Yerli tohumların zirai tohumlara göre genotiplerinin (genetik kodlarının tamamı) düşük verimli olması üreticiler tarafından yerli tohumların tercih edilmeme sebebidir. Yerli buğdaylar daha serttir ve daha zor öğütülürler; fakat besin değerleri oldukça yüksektir.
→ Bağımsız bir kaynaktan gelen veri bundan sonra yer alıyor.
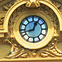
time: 12:42
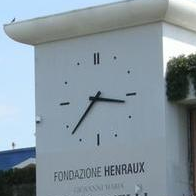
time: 3:37
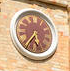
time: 5:35
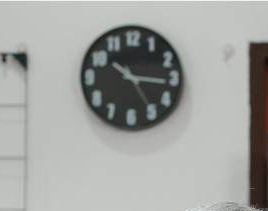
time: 10:15
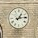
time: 1:13
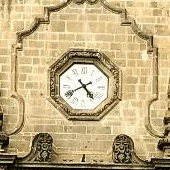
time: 4:40
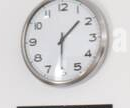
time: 1:30
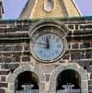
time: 11:47
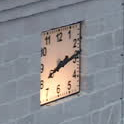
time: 8:13
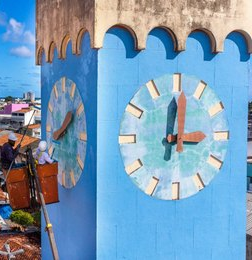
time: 3:01
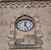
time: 12:24
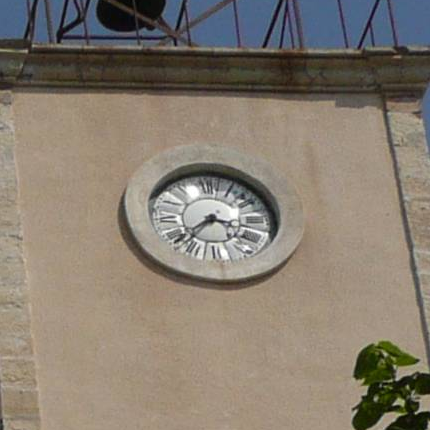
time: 3:37
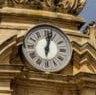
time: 6:02
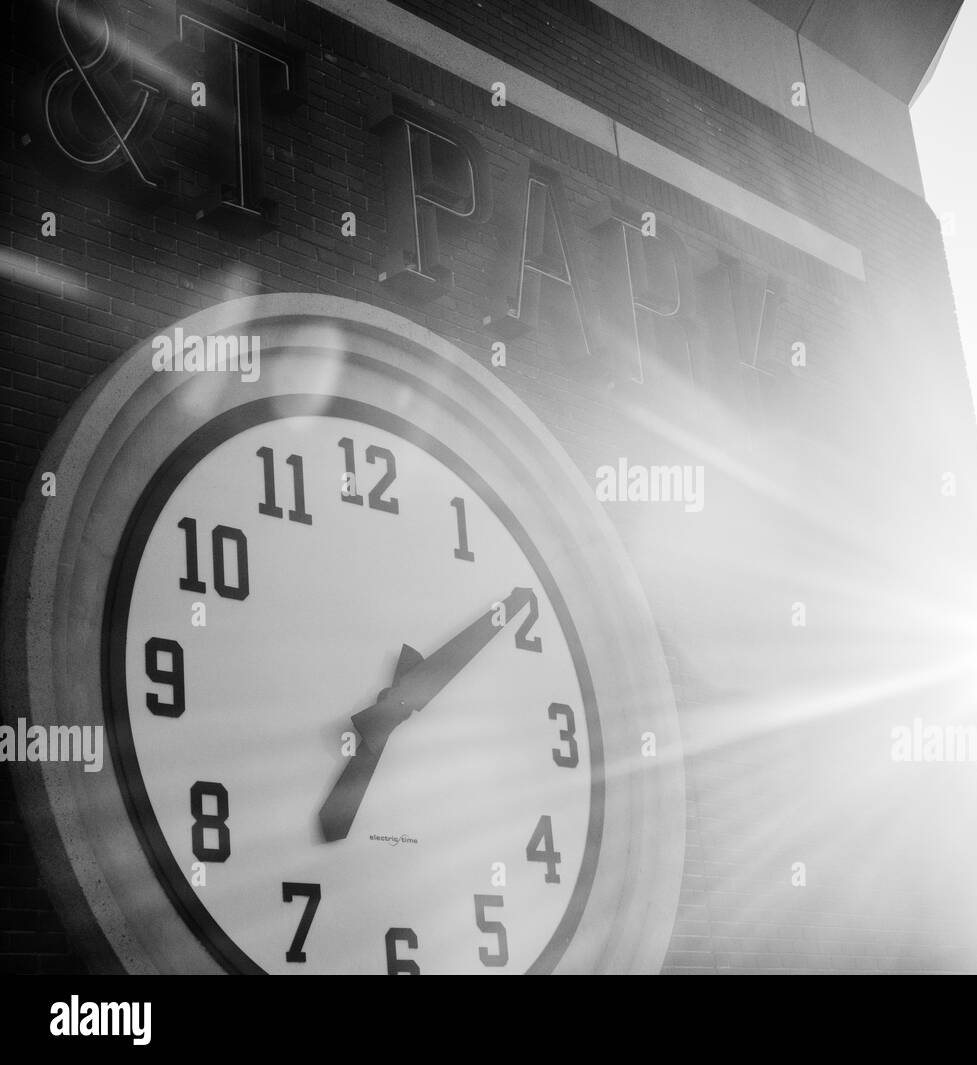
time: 7:09
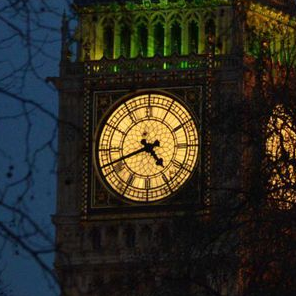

Glutenin sindirim sistemininde sorunlar yarattığı son dönemde sıkça gündeme gelen bir konudur. Çölyak Hastaları hariç ( Çölyak hastalığı tamamen farklı bir rahatsızlıktır ve glutenin yapısı ile değil doğrudan glutenin varlığı ile ilişkilidir); gluten intoleransı bulunan bireylerde rahatsızlığın yapısı değişen buğdaydan kaynaklandığını belirten birçok çalışma sonucu vardır. Yapısı değişen buğday tohumunun içindeki gluten yapısı da değişmiştir ve bu değişimi tanımayan sindirim sisteminde sorunlara yol açmaktadır. Oysa atalık buğday sindirim sisteminden kolayca geçip gidiyor.
BESLENME VE EKMEK
Evrimleşen canlılarda olduğu gibi tohumlarda zamanla evrim geçirmiştir ve şartlara uyum sağlayabilenler günümüze ulaşmıştır. Karakılçık Buğdayı da bu şartlara uyum sağlayabilen, sindirim sisteminin tanıdığı atalık bir buğday cinsidir. Besin değeri çok yüksek olan bu buğday cinsi hem potasyum hemde fosfor açısından çok zengindir. A, E, K, C vitaminleri, demir, lif ve protein oranı da oldukça yüksektir.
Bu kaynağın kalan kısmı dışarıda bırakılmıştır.